* _TRY IT_
Go through the data and retrieve each line that includes the string "lines".

[Stored data]
::::
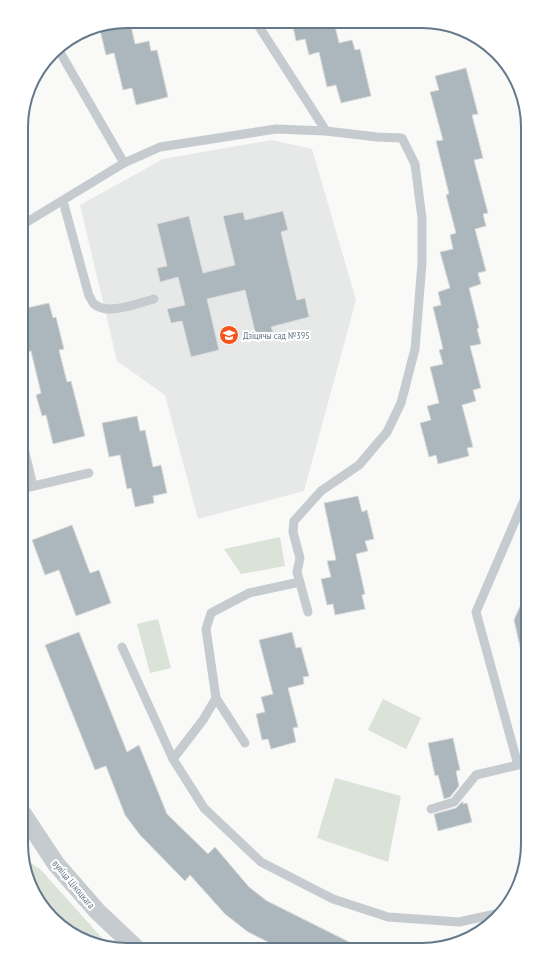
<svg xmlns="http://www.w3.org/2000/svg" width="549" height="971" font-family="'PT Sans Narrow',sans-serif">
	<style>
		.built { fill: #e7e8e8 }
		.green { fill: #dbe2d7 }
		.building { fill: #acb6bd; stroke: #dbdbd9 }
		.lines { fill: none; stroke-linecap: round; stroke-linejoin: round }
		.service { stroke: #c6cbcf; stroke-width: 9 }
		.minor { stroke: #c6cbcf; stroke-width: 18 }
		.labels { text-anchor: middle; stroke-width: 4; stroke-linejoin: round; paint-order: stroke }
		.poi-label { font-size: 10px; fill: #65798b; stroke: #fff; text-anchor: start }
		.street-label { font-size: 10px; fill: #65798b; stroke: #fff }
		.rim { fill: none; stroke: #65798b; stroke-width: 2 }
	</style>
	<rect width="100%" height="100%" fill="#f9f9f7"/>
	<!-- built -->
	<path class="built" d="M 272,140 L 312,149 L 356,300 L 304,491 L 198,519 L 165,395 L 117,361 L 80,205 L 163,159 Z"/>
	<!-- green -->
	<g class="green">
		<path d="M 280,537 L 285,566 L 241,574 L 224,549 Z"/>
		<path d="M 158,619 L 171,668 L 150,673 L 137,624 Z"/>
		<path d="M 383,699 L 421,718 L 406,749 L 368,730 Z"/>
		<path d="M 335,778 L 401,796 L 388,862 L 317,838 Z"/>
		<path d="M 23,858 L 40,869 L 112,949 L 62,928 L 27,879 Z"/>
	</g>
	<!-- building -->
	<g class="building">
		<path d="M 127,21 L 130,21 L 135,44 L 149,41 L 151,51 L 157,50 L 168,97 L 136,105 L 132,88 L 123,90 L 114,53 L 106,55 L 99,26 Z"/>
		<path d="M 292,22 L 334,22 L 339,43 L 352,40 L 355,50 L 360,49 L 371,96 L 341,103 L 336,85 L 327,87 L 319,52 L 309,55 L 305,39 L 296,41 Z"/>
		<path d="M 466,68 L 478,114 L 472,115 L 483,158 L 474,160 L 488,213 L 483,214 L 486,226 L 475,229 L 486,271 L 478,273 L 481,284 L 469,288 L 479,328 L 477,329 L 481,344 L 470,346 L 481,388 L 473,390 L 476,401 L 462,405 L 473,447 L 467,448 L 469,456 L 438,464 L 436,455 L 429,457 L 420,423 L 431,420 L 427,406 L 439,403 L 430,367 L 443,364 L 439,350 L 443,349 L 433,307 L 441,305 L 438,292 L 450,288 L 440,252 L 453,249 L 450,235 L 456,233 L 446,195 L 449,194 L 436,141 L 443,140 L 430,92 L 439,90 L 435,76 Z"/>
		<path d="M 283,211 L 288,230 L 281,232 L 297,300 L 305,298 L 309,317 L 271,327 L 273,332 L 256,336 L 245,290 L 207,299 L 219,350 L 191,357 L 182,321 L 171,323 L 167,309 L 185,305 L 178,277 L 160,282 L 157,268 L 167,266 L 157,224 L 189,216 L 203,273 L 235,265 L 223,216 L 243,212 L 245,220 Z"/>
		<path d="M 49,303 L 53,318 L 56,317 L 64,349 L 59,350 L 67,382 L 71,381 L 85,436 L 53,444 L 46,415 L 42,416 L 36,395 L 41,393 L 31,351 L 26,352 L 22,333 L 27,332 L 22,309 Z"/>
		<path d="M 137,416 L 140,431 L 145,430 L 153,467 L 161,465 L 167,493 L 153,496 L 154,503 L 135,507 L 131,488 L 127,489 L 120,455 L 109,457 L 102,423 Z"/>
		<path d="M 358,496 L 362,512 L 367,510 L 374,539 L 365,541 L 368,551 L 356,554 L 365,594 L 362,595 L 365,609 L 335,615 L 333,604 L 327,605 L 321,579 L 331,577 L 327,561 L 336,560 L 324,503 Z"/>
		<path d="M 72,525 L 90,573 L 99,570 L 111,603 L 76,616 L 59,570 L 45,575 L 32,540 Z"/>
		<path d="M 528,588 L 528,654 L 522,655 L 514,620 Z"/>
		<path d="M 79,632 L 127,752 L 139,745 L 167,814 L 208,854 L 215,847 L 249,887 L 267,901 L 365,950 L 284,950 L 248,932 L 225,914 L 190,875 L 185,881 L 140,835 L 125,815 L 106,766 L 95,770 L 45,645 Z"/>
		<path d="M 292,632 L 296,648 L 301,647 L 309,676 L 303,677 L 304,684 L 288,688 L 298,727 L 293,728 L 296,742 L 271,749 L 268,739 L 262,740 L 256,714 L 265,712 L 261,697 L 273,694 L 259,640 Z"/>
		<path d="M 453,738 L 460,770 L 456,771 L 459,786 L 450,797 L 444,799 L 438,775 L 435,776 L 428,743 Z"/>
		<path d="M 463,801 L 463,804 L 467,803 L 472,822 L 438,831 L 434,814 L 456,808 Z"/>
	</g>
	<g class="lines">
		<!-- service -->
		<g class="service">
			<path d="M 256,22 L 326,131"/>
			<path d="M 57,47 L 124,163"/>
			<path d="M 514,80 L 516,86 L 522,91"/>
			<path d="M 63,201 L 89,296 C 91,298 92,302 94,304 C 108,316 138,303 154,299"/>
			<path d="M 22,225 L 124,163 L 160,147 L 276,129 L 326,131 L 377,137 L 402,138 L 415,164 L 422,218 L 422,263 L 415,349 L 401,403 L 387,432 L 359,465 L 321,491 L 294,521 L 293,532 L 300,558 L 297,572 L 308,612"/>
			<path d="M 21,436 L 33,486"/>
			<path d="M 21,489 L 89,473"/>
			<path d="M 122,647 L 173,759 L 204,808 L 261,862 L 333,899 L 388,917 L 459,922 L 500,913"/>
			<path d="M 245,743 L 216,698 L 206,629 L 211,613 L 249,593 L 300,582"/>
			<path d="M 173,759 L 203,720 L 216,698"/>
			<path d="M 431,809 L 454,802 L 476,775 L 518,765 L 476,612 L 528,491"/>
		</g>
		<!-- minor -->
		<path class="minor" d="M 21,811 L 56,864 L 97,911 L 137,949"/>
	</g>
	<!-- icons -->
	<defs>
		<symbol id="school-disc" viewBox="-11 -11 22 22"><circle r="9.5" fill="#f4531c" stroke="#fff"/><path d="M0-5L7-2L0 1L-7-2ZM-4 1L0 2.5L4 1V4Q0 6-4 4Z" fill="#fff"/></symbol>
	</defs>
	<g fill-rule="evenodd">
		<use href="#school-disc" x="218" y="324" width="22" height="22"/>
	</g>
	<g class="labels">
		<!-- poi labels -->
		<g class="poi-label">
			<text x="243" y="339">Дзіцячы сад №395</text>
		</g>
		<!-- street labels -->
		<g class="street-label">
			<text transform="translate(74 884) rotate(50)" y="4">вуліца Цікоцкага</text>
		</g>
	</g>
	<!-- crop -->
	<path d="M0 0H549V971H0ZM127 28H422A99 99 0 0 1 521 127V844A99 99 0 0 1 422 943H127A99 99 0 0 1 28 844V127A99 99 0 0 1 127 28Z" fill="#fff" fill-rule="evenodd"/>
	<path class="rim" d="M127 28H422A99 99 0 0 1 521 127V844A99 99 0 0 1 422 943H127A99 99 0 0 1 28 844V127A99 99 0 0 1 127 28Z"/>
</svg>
::::
* _SOLUTION TO THIS EXERCISE_
		.lines { fill: none; stroke-linecap: round; stroke-linejoin: round }
	<g class="lines">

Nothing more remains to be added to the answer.